This is a question I often think of when I hear about countries considering blocking just one protocol with encryption, such as tor: How would a resourceful government block tor. Clearly France wouldn't consider a total ban on all encrypted traffic, but one could make a strong argument for doing so in a country where laws prohibit disloyal, disunifying or critical communication.
It seems though that even countries with poor human rights records allow encrypted traffic, while restricting all traffic to application level proxies that speak only unecrypted HTTP would certainly solve the problem, in as much as unmonitored communication by citizens can be seen as a problem. Why don't we see totalitarian limits on the internet itself more broadly?

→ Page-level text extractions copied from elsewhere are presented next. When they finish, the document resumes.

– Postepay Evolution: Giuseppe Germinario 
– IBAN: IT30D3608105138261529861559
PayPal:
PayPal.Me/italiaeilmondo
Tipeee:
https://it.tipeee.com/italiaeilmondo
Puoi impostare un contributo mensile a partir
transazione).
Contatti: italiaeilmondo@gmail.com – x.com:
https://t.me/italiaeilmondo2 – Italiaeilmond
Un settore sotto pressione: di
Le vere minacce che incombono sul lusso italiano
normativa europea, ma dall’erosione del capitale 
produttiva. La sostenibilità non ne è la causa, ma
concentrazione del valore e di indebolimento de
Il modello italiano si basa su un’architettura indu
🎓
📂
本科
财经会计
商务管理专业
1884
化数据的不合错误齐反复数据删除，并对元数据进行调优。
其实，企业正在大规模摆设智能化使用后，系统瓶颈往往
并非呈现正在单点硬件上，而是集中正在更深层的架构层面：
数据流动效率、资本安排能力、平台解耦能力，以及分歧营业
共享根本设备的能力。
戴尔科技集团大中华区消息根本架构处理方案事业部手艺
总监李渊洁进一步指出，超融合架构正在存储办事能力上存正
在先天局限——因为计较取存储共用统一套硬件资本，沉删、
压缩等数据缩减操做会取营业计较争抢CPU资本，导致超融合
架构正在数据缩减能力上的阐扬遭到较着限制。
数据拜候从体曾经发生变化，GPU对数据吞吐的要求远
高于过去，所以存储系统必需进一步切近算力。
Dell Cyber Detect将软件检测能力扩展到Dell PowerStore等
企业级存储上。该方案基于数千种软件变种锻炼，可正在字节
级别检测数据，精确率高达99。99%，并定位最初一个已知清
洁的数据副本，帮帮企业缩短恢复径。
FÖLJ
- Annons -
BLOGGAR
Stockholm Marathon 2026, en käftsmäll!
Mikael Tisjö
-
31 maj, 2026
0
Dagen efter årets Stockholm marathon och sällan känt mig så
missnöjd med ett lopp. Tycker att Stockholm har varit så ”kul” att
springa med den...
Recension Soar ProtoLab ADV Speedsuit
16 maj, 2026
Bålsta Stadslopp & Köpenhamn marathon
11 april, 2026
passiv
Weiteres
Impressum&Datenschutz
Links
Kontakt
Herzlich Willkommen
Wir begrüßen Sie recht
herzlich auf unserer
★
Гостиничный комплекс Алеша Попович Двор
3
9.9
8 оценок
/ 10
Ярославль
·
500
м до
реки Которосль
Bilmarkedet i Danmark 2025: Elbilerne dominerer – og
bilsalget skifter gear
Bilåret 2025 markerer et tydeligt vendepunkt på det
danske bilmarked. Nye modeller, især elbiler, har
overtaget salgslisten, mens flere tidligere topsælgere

Regarding the comments, if you put a ban on "uninterpretable communications on the people's internet", you'd immediately ban HTTPS, which is mostly invisible to both users and web designers, but also anything a bureaucrat counldn't off the cuff interpret easily would stick out. You could certainly deliver encryption technology in the clear via javascript, where it can be intercepted and mucked with, but it's hard to see how a combination of inconvenience, attacks by government and social pressure allow that to be a workable solution.
To clarify, I'm asking what is to be lost when a country decides that it must be able to view, analyze and modify all communications to and from its citizens online. That western websites often use HTTPS is a good argument, and a kind of surprising one, given that social media seems to be a primary weapon against despots.